When GBM #P1 and GBM #P2 were treated with the nanoparticles according to the present invention, both the group treated with rHDL nanoparticles and the group treated with 24HC-containing rHDL nanoparticles showed higher cholesterol efflux (%) compared to the group treated with 24HC, and the group treated with 24HC-containing rHDL nanoparticles effluxed 4.4-fold higher cholesterol efflux compared with the group treated with 24HC (FIG. 45) (GBM #P1, GBM #P2; ***p≤0.001). This suggests that the higher cholesterol efflux (%) in the group treated with 24HC-containing rHDL nanoparticles compared to other treatment groups was due to the high intracellular delivery efficiency of 24HC-containing rHDL nanoparticles as shown in Example 8 and the increased ABCA1 mRNA expression in cells after treatment with 24HC-containing rHDL nanoparticles as shown in Example 13.

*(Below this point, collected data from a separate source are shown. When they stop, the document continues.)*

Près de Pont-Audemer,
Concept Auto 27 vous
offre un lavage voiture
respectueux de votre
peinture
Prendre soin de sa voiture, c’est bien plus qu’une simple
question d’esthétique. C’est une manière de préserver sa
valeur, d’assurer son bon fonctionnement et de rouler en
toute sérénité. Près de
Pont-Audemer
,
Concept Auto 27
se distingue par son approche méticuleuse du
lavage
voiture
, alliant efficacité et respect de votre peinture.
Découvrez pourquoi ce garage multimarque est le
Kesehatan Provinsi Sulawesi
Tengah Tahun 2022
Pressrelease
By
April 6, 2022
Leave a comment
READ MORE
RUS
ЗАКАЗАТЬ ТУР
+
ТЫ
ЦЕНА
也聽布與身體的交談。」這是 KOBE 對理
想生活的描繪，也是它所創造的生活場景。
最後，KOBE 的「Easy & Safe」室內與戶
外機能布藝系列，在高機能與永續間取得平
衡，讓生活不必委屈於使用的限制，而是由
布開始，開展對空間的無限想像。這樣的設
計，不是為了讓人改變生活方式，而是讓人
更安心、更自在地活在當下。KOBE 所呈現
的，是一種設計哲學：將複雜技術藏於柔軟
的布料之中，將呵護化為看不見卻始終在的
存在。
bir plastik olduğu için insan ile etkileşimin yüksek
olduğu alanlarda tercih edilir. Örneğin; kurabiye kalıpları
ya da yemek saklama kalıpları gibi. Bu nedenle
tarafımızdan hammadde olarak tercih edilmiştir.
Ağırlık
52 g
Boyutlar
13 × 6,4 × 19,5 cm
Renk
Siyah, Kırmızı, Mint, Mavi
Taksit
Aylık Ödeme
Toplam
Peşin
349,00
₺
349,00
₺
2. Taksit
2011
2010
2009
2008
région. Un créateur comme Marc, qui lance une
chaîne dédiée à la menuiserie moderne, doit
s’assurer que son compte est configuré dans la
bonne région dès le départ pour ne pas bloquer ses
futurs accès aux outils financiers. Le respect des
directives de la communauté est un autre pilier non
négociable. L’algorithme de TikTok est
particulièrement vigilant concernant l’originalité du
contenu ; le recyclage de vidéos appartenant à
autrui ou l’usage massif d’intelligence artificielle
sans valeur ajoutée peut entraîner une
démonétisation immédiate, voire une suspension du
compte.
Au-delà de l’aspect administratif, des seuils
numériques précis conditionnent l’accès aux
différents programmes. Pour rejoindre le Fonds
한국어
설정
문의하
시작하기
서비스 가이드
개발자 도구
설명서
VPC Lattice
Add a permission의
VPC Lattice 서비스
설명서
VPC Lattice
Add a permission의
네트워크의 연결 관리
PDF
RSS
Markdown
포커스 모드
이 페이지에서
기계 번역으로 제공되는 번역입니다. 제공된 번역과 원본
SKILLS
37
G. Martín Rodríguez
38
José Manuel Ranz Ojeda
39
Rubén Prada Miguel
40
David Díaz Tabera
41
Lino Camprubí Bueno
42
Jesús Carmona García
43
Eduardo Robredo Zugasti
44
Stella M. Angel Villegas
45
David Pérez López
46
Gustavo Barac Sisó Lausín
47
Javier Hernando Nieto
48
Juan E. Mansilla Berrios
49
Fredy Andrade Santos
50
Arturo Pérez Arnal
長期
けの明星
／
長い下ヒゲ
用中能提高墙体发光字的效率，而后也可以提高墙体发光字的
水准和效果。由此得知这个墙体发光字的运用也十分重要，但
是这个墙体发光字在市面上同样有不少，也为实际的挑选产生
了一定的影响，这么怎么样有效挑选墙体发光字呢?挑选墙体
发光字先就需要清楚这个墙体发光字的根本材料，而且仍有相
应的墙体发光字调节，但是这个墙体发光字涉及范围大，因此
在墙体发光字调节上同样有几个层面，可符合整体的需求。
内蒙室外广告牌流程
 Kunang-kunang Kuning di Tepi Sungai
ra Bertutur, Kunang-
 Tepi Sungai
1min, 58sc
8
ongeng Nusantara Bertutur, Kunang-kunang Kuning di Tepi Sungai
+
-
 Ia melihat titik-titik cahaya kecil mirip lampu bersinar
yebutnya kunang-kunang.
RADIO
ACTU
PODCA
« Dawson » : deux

In order to confirm whether 24HC-containing rHDL nanoparticles induce cholesterol efflux via ABCA1 in patient-derived GBM cells, GBM #P1 and GBM #P2 cells (0.15×10⁵ cells/well) were pretreated with 40 μM probucol, an ABCA1 inhibitor, for 4 hours. The cells were then treated with 24HC-containing rHDL nanoparticles and rHDL nanoparticles for 24 hours, and the changes in cholesterol efflux were confirmed using a cholesterol efflux kit. GBM #P1 and GBM #P2 cells were treated with 24HC-containing rHDL nanoparticles at a concentration of 10 μg/mL of 24HC. It was confirmed that cholesterol efflux was reduced in the nanoparticles-treated groups after treatment with probucol, an ABCA1 inhibitor, compared to the group not treated with probucol (FIG. 46). The cholesterol efflux (%) in the group treated with 24HC-containing rHDL nanoparticles was reduced by 34.9% in the group treated with probucol (+) compared to the untreated group (−), and the cholesterol efflux (%) in the group treated with rHDL nanoparticles was reduced by 36.7% in the group treated with probucol (+) compared with the untreated group (−) (GBM #P1, GBM #P2; ****p≤0.0001). However, this significance was calculated by integrating the raw data values of the control and experimental groups for GBM #P1 and GBM #P2 cells. 20)

Example 15

Evaluation of Efficacy of 24HC-Containing rHDL Nanoparticles on Patient-Derived GBM Cell Death

In order to determine whether cholesterol depletion due to intracellular cholesterol efflux inhibits GBM cell proliferation and induces cell death, GBM #P1 and GBM #P2 cells were treated with rHDL nanoparticles, 24HC, and 24HC-containing rHDL nanoparticles, and cell viability was evaluated. After 24 hours of incubation, the cells were treated with 0-50 μg/mL of the nanoparticles, and the cell viability (%) was assessed after 48 hours of incubation. As shown in Table 5 and FIGS. 47 and 48, the group treated with 24HC-containing rHDL 30 nanoparticles exhibited IC50 values of 2.5 and 1.0 μg/mL in GBM #P1 and GBM #P2 cells, respectively. The group treated with 24HC alone showed IC50 values of 40.2 and 13.8 μg/mL in GBM #P1 and GBM #P2 cells, respectively. These results can be interpreted as a consequence of the higher cellular uptake efficiency of 24HC-containing rHDL nanoparticles compared with 24HC, the higher ABCA1 expression, and the increased intracellular cholesterol depletion resulting from enhanced cholesterol efflux. In conclusion, we demonstrated that 24HC-containing rHDL nanoparticles deplete intracellular cholesterol in patient-derived GBM cells, resulting in high cytotoxicity.